* **Request**:
Copy each of the rows below word for word, leaving out the pictures.
——
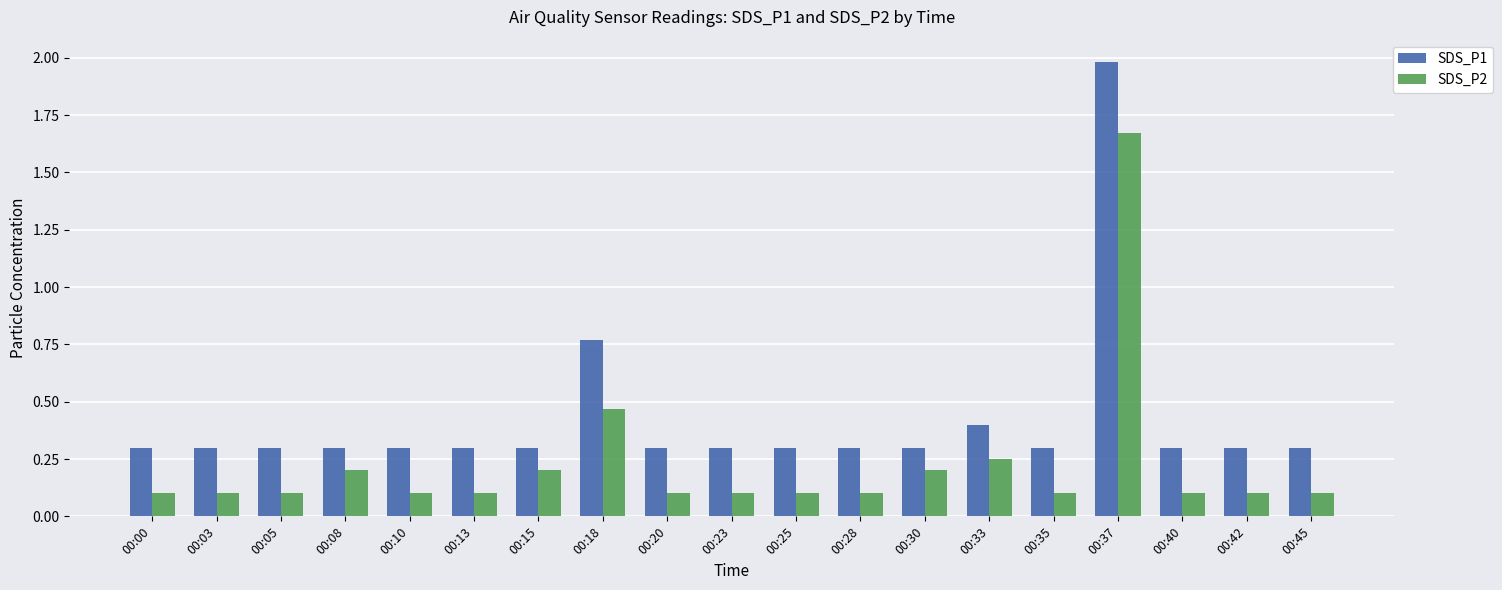

Are the bars horizontal?

No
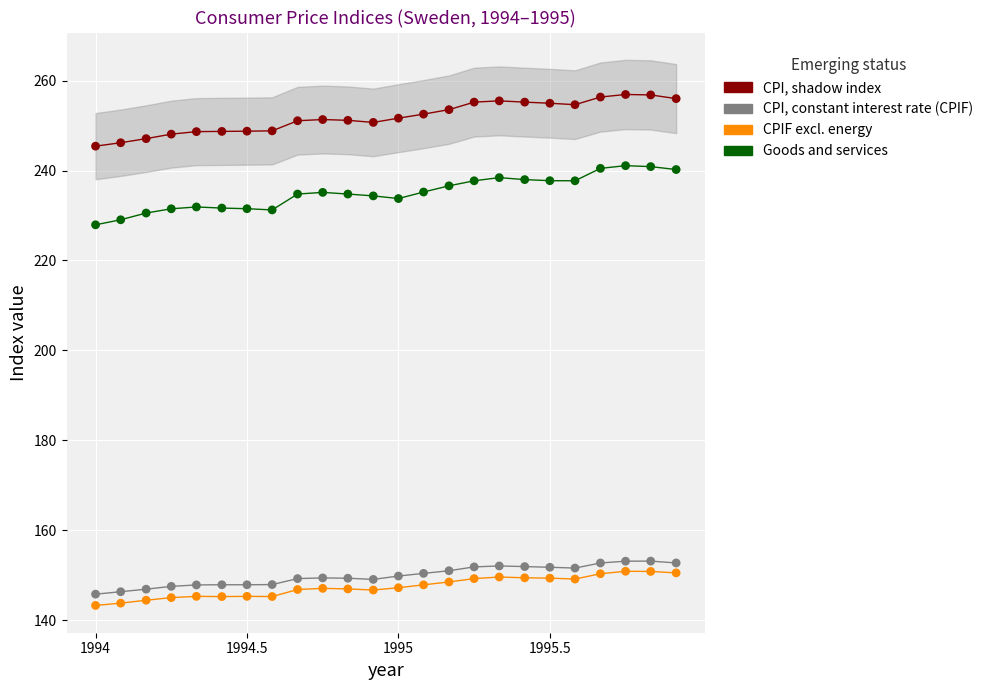

Across all data points, what is the range of Y values (max minus min)?

113.6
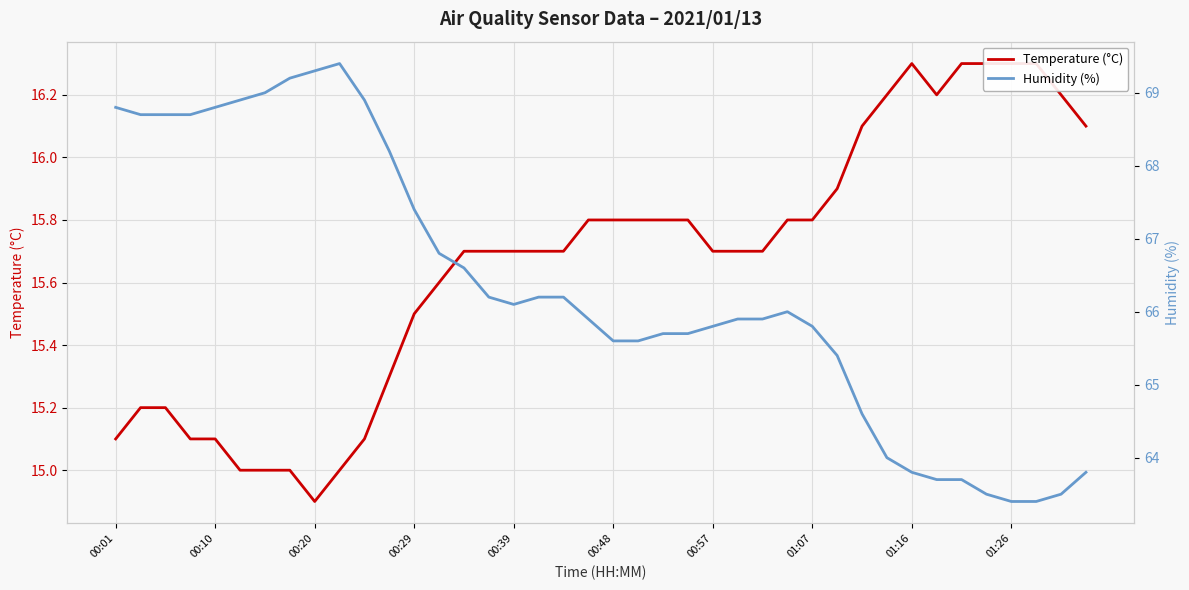

Is the value of Humidity (%) at 33 greater than the value of Temperature (°C) at 23?

Yes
——
* **Answer**:
Are the bars horizontal?

No

Across all data points, what is the range of Y values (max minus min)?

113.6

Is the value of Humidity (%) at 33 greater than the value of Temperature (°C) at 23?

Yes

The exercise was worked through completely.